Designing the User Experience of Voice

04 April 2021

Over the last year, voice-based interfaces have become increasingly popular. Virtual assistants like Siri and Cortana have been around for a while, and recently Amazon and Google have made their own contributions to the industry’s ever-expanding technologies. It’s estimated that over 60 million Americans use a voice-enabled virtual assistant at least once every month, and more than 35 million Americans use a voice-enabled virtual assistant home hub like Amazon Echo on a monthly basis.

Clearly, audiences are highly receptive to voice activated devices and are becoming increasingly reliant on them. Voice-based interfaces may have been little more than an entertaining but largely useless novelty a few years ago, but today, they are time-saving, multitasking tools that allow users to set timers, order takeout, make shopping lists, adjust the thermostat, and more, all through natural voice commands. Keep reading to learn more about how to ensure that your voice activated devices or apps provide a great user experience.

What are voice skills?

Intelligent voice-enabled personal assistants like Alexa and Cortana provide users with an intuitive, personalized experience through built-in capabilities, or skills. Developers can expand on these capabilities by building and publishing their own voice experiences for their own devices and apps. These skills are then available to users on devices like Amazon Echo and Google Home.

What Does a Good User Experience Sound Like?

Creating a new voice skill requires more than technical know-how, but also a good conversational UI. Consider this: a website needs to provide a user-friendly experience; after all, if a visitor has to work too hard to find the information they’re looking for on a website, they’ll simply look elsewhere. Likewise, a voice skill design should also be built around providing a frictionless, positive experience.

A good user experience follows a pattern like this:

  1. The user says the activation word or phrase
  2. The app or device immediately detects the activation word or phrase
  3. A command or question is stated
  4. Prompt, relevant feedback is given

While voice interaction is quite different from graphical user interfaces, the quality of the user experience still hinges on usability, flexibility, and efficiency. A good user experience should be seamless and intuitive, providing the desired outcome in as few steps as possible.

Creating a Positive User Experience

When creating a voice skill, consider how you can make accommodations for users’ patterns of speech and regional accents, common speech impediments, and varied word usages.
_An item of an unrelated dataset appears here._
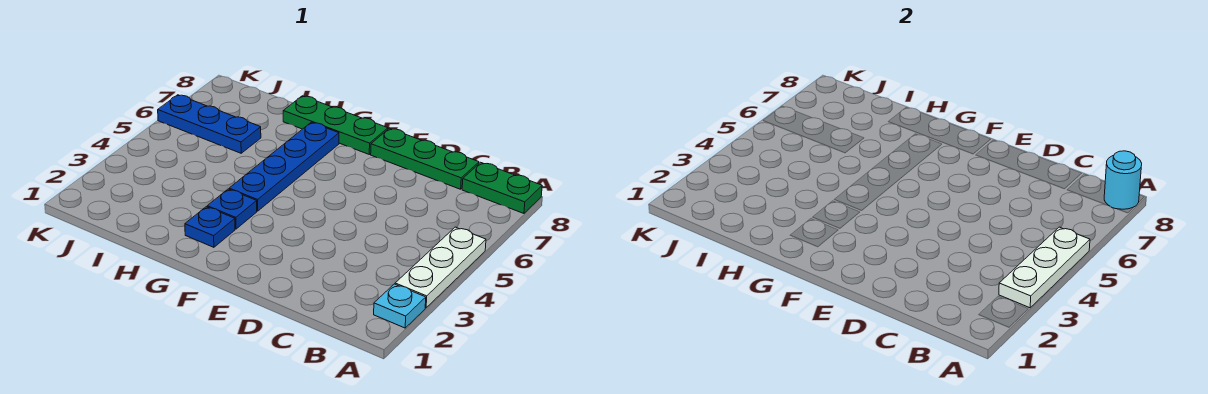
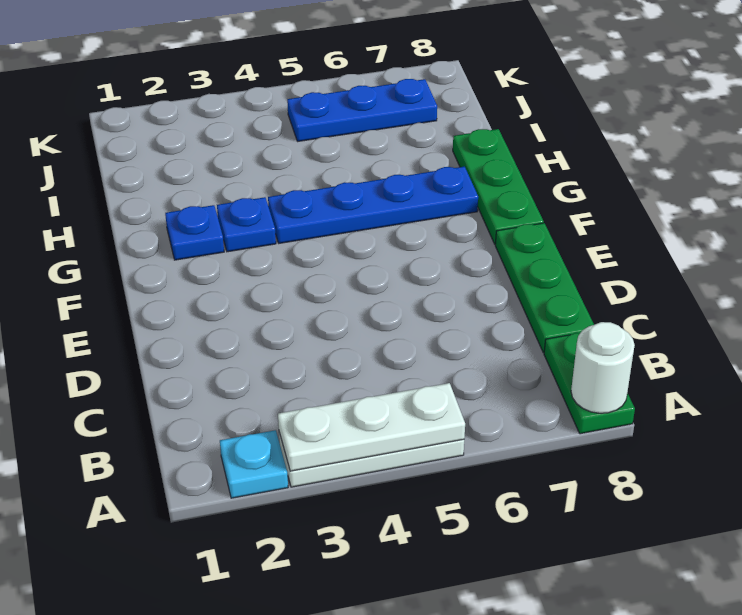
cyan round brick A8 level 2 -> white round brick A8 level 2
blue plate I6:K6 level 1 -> blue plate J5:J7 level 1

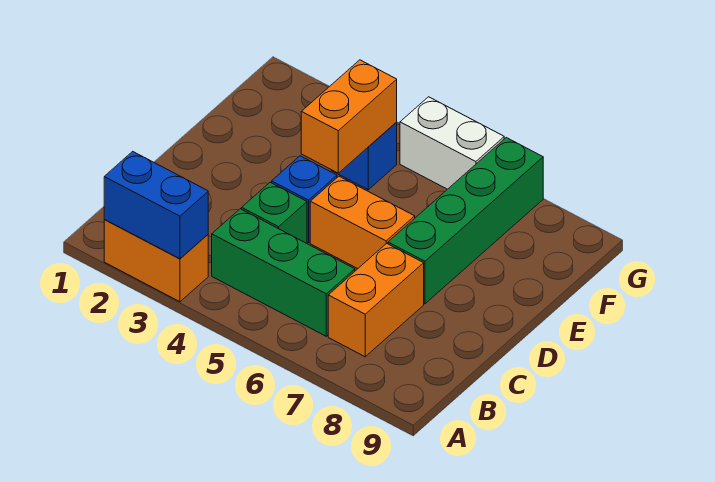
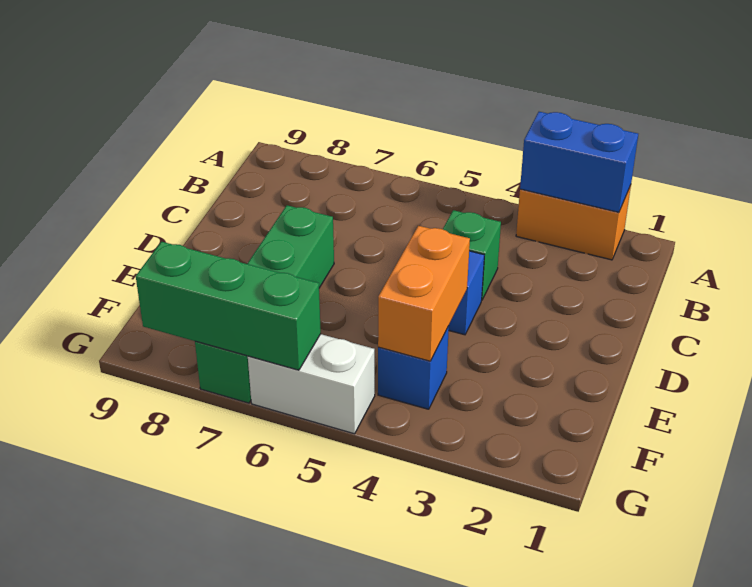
green brick B4:B6 level 1 -> green brick G6:G8 level 2
orange brick B7:C7 level 1 -> none
orange brick D5:D6 level 1 -> none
After a command is given, how does the skill confirm the command? If the skill goes down the wrong path, is it easy for the user to course-correct?

As with website design, one of the most important elements in creating a positive user experience is error prevention. This is the idea that it’s not just important to help users recover from an error, but that the system should be designed to prevent errors from occurring in the first place.
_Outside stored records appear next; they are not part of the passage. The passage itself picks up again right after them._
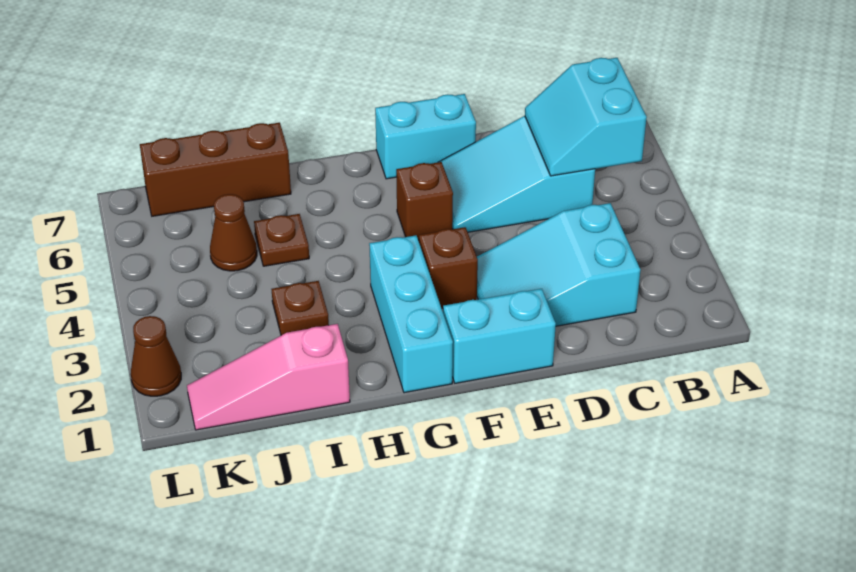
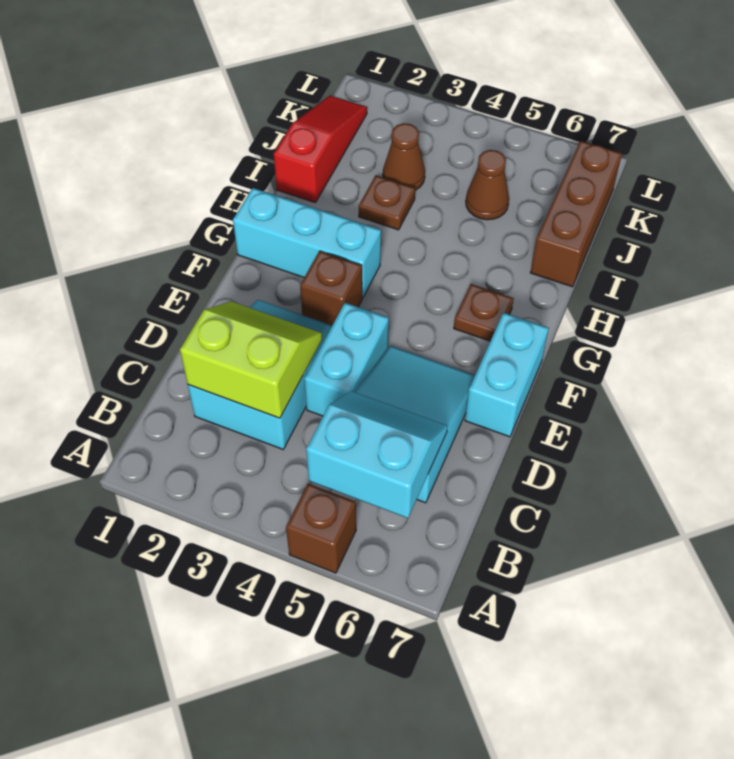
none -> lime slope C2:D3 level 2 top C
cyan brick E1:F1 level 1 -> cyan brick D4:E4 level 1
brown brick F5 level 1 -> brown brick A5 level 1
pink slope I1:K1 level 1 top I -> red slope I1:K1 level 1 top I
brown plate I5 level 1 -> brown plate G6 level 1
brown cone L2 level 1 -> brown cone J3 level 1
Common Pitfalls to Avoid when Creating Voice Skills

Here are three of the most common mistakes made by voice application developers and publishers that undermine the quality and success of their app.

Failing to consider whether a voice interface is the best medium for the task. Is the task truly simple enough for a voice command, or would the user have difficulty understanding the feedback or achieving their goal without visual aids?
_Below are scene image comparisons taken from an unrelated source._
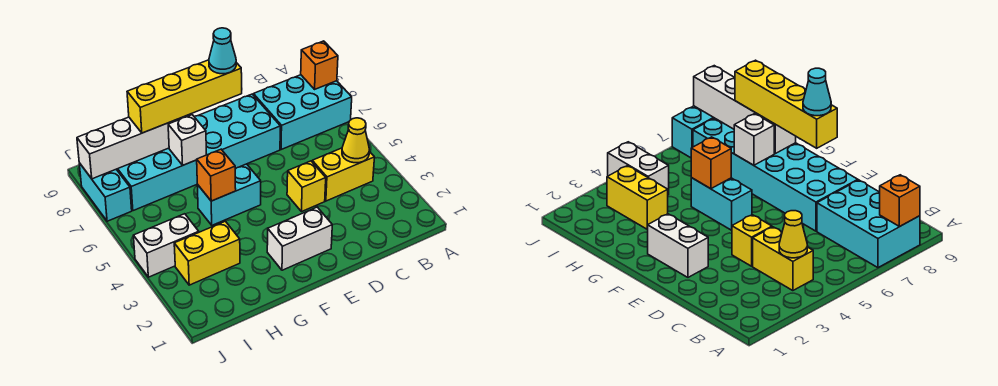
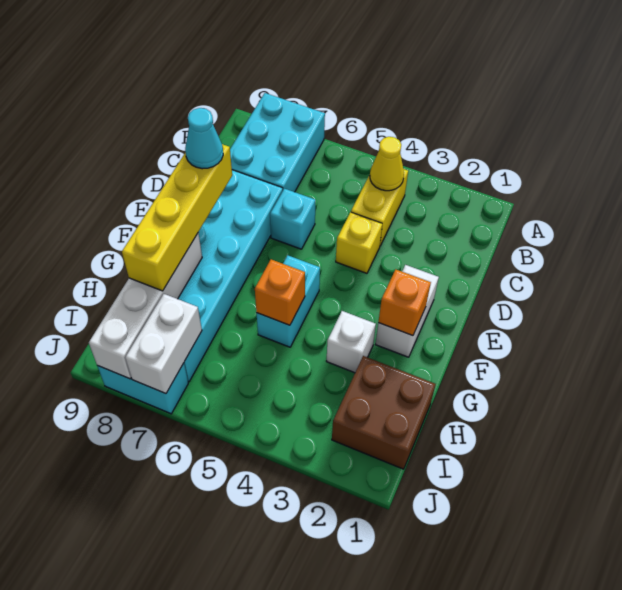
orange brick A8 level 2 -> orange brick F2 level 2
none -> cyan brick D6 level 1
white brick G7 level 2 -> white brick G3 level 1
none -> brown brick H1:I2 level 1
yellow brick H3:I3 level 1 -> none
white brick I4:J4 level 1 -> white brick I7:J7 level 2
Failing to properly deal with interruptions. If a user is interacting with a skill that has a longer response time, they may become impatient and say the activation word or phrase again. For example, say that a user asks, " Alexa, what time does Flight 8922 land?" They may not receive a prompt response, causing them to blurt out “Alexa,” which terminates the previous process and leads to greater frustration. To avoid this, consider building in a functionality that enables the app to ask if the user still wants to complete the previous process.

The response is too wordy. Unlike text, the response that the user receives can’t be skimmed; it has to be listened to in its entirety. If the response that the user receives is too verbose, they may abort the process or simply fail to glean the important information. Make sure that the given responses are as concise as possible.

Adding Value for Users

As the landscape of skills broadens, voice will become our primary way of interacting with machines. The most successful voice-controlled apps add value to users’ lives by providing prompt, concise feedback, avoiding common pain points like misunderstood commands and irrelevant responses. By ensuring that your voice activated devices and apps follow human interaction design principles, you can create an effective conversational UI experiences.